La mamma infermiera si difende davanti al gip: "Non volevo far male a mio figlio"

Ha dichiarato che non voleva né uccidere né far del male al proprio bimbo di 4 anni. Per il momento rimane in isolamento nel carcere delle Vallette, ma i suoi legali hanno chiesto i domiciliari

Si è ancora lontani da una soluzione per il caso dell'infermiera di 42 anni arrestata negli scorsi giorni per aver somministrato insulina al figlio malato facendolo, di fatto, peggiorare di condizione. Dopo l'arresto la donna è stata trasferita in carcere alle Vallette e lì sta in isolamento, sorvegliata 24 ore su 24 per evitare che possa compiere gesti estremi.

Davanti al gip Roberta Vicini la donna ha negato ogni accusa nei suoi confronti. Due ore di interrogatorio di garanzia che non sono serviti ad arrivare ad un punto. "Non volevo uccidere mio figlio", ha detto l'infermiera più volte. Anzi, secondo quanto affermato il suo era un tentativo disperato di far stare meglio il suo bimbo di 4 anni: questa la spiegazione del perché abbia inserito monodosi di insulina nel flacone della flebo. Identica spiegazione della donna è stata data anche dal padre della stessa.

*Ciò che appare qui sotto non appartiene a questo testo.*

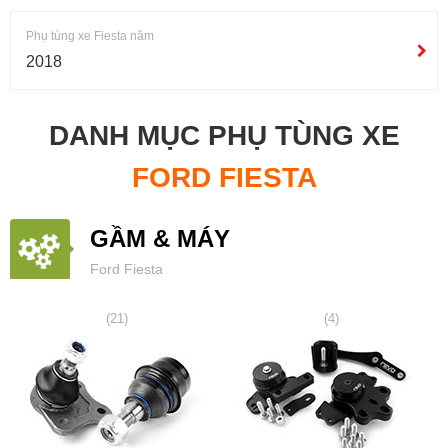
Phụ tùng xe Fiesta năm
2018
DANH MỤC PHỤ TÙNG XE
FORD FIESTA
GẦM & MÁY
Ford Fiesta
(21)
(4)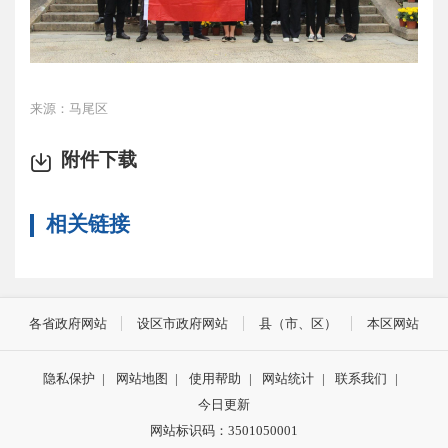
来源：马尾区
附件下载
相关链接
各省政府网站
设区市政府网站
县（市、区）
本区网站
隐私保护
|
网站地图
|
使用帮助
|
网站统计
|
联系我们
|
今日更新
网站标识码：3501050001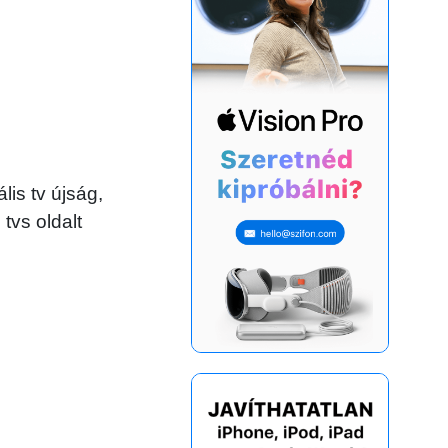
is tv újság,
tvs oldalt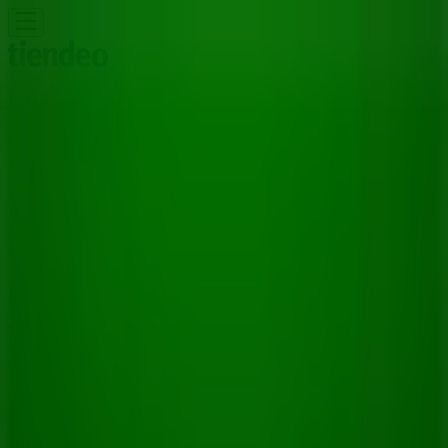
Estás aquí:
Ciudad de México
Destacados
Supermercados
Tiendas
Departamentales
Ropa, Zapatos y Accesorios
El Regreso A
Clases
Hogar
Farmacias y
Salud
Electrónica
Ferreterías
Salud y
Belleza
Restaurantes
Autos
Bancos y
Servicios
Deporte
Librerías y Papelerías
Ocio
Niños
Viajes y
Entretenimiento
Ópticas
Publicidad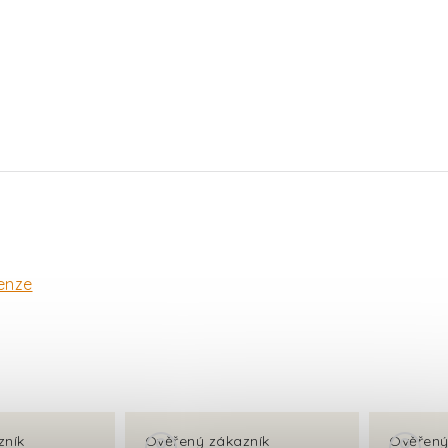
enze
zník
Ověřený zákazník
Ověřený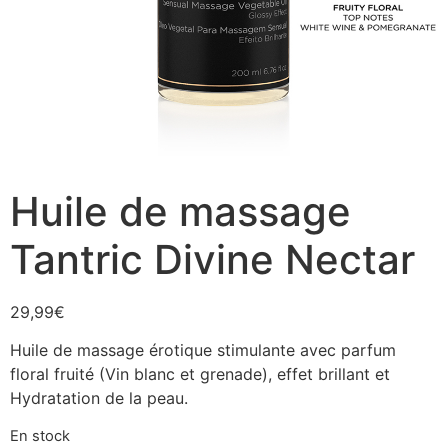
Huile de massage
Tantric Divine Nectar
29,99
€
Huile de massage érotique stimulante avec parfum
floral fruité (Vin blanc et grenade), effet brillant et
Hydratation de la peau.
En stock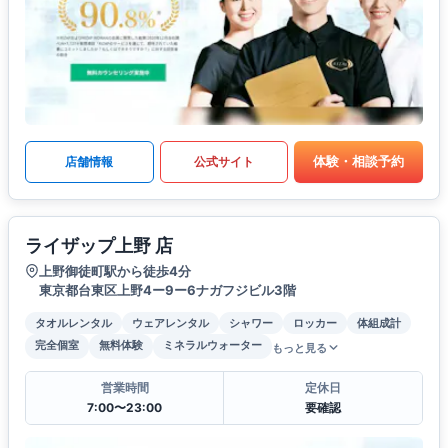
体験・相談予約
店舗情報
公式サイト
ライザップ上野 店
上野御徒町駅から徒歩4分
東京都台東区上野4ー9ー6ナガフジビル3階
タオルレンタル
ウェアレンタル
シャワー
ロッカー
体組成計
完全個室
無料体験
ミネラルウォーター
もっと見る
営業時間
定休日
7:00〜23:00
要確認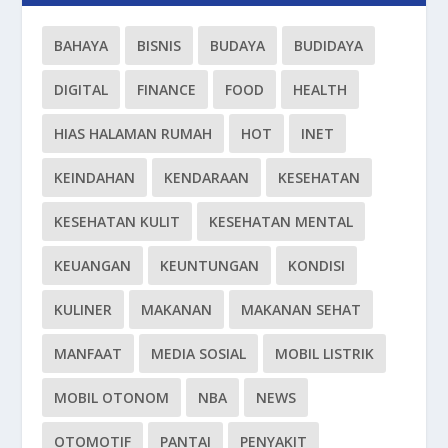
BAHAYA
BISNIS
BUDAYA
BUDIDAYA
DIGITAL
FINANCE
FOOD
HEALTH
HIAS HALAMAN RUMAH
HOT
INET
KEINDAHAN
KENDARAAN
KESEHATAN
KESEHATAN KULIT
KESEHATAN MENTAL
KEUANGAN
KEUNTUNGAN
KONDISI
KULINER
MAKANAN
MAKANAN SEHAT
MANFAAT
MEDIA SOSIAL
MOBIL LISTRIK
MOBIL OTONOM
NBA
NEWS
OTOMOTIF
PANTAI
PENYAKIT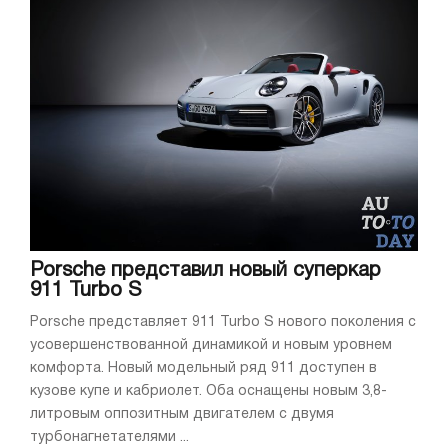
Porsche представил новый суперкар
911 Turbo S
Porsche представляет 911 Turbo S нового поколения с
усовершенствованной динамикой и новым уровнем
комфорта. Новый модельный ряд 911 доступен в
кузове купе и кабриолет. Оба оснащены новым 3,8-
литровым оппозитным двигателем с двумя
турбонагнетателями ...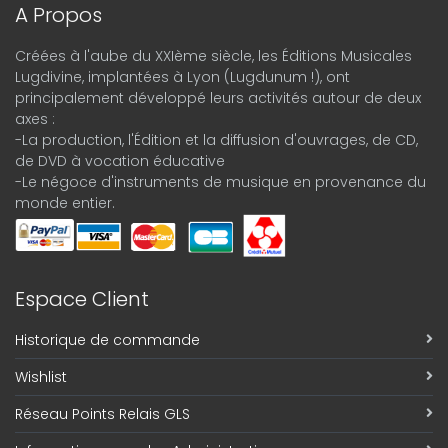
A Propos
Créées à l'aube du XXIème siècle, les Éditions Musicales
Lugdivine, implantées à Lyon (Lugdunum !), ont
principalement développé leurs activités autour de deux
axes :
-La production, l'Édition et la diffusion d'ouvrages, de CD,
de DVD à vocation éducative
-Le négoce d'instruments de musique en provenance du
monde entier.
Espace Client
Historique de commande
Wishlist
Réseau Points Relais GLS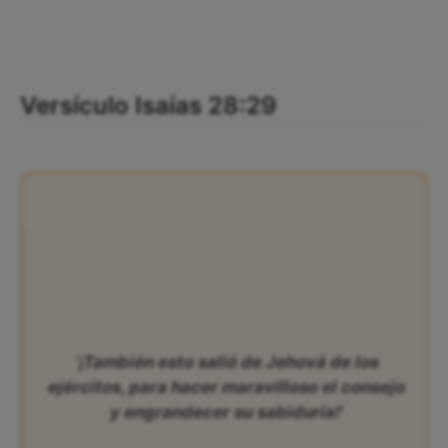
Versículo Isaías 28:29
‘¡También esto salió de Jehová de los
ejércitos, para hacer maravilloso el consejo
y engrandecer su sabiduría!’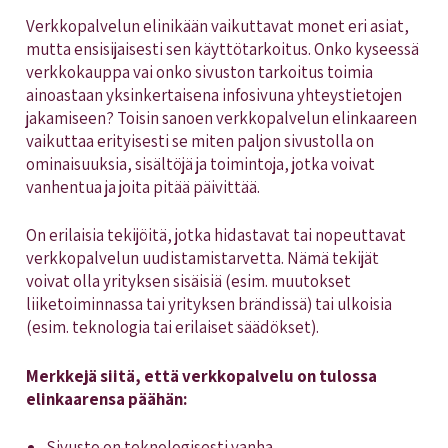
Verkkopalvelun elinikään vaikuttavat monet eri asiat,
mutta ensisijaisesti sen käyttötarkoitus. Onko kyseessä
verkkokauppa vai onko sivuston tarkoitus toimia
ainoastaan yksinkertaisena infosivuna yhteystietojen
jakamiseen? Toisin sanoen verkkopalvelun elinkaareen
vaikuttaa erityisesti se miten paljon sivustolla on
ominaisuuksia, sisältöjä ja toimintoja, jotka voivat
vanhentua ja joita pitää päivittää.
On erilaisia tekijöitä, jotka hidastavat tai nopeuttavat
verkkopalvelun uudistamistarvetta. Nämä tekijät
voivat olla yrityksen sisäisiä (esim. muutokset
liiketoiminnassa tai yrityksen brändissä) tai ulkoisia
(esim. teknologia tai erilaiset säädökset).
Merkkejä siitä, että verkkopalvelu on tulossa
elinkaarensa päähän:
Sivusto on teknologisesti vanha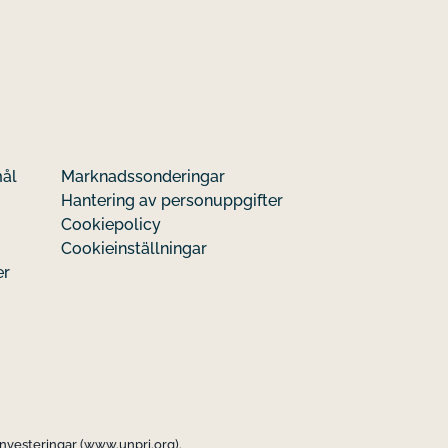
mål
Marknadssonderingar
Hantering av personuppgifter
Cookiepolicy
Cookieinställningar
er
investeringar (www.unpri.org).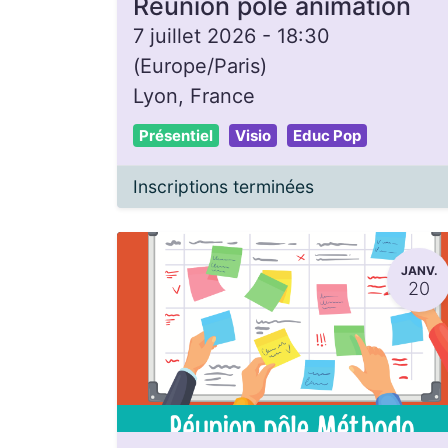
Réunion pôle animation
7 juillet 2026
-
18:30
(
Europe/Paris
)
Lyon
,
France
Présentiel
Visio
Educ Pop
Inscriptions terminées
JANV.
20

Mentre continuano le indagini e gli accertamenti sulle condizioni del bambino, quest'ultimo ancora ricoverato all'ospedale Regina Margherita, la donna rimarrà in carcere. I suoi legali, gli avvocati Luca Dalla Tore ed Emiliana Olivieri, hanno chiesto al gip di poter passare agli arresti domiciliari, magari nella casa del padre di lei. Spunta anche una ipotesi, non confermata dagli avvocati, di richiesta di perizia psichiatrica sull'infermiera. Questa infatti, come si era subito supposto, potrebbe essere affetta da disturbo mentale chiamato "Sindrome di Münchhausen per procura" che affligge per lo più madri, spingendole ad arrecare un danno fisico al proprio figlio per attirare l'attenzione su di sé e godere della stima e dell'affetto delle persone che la circondano.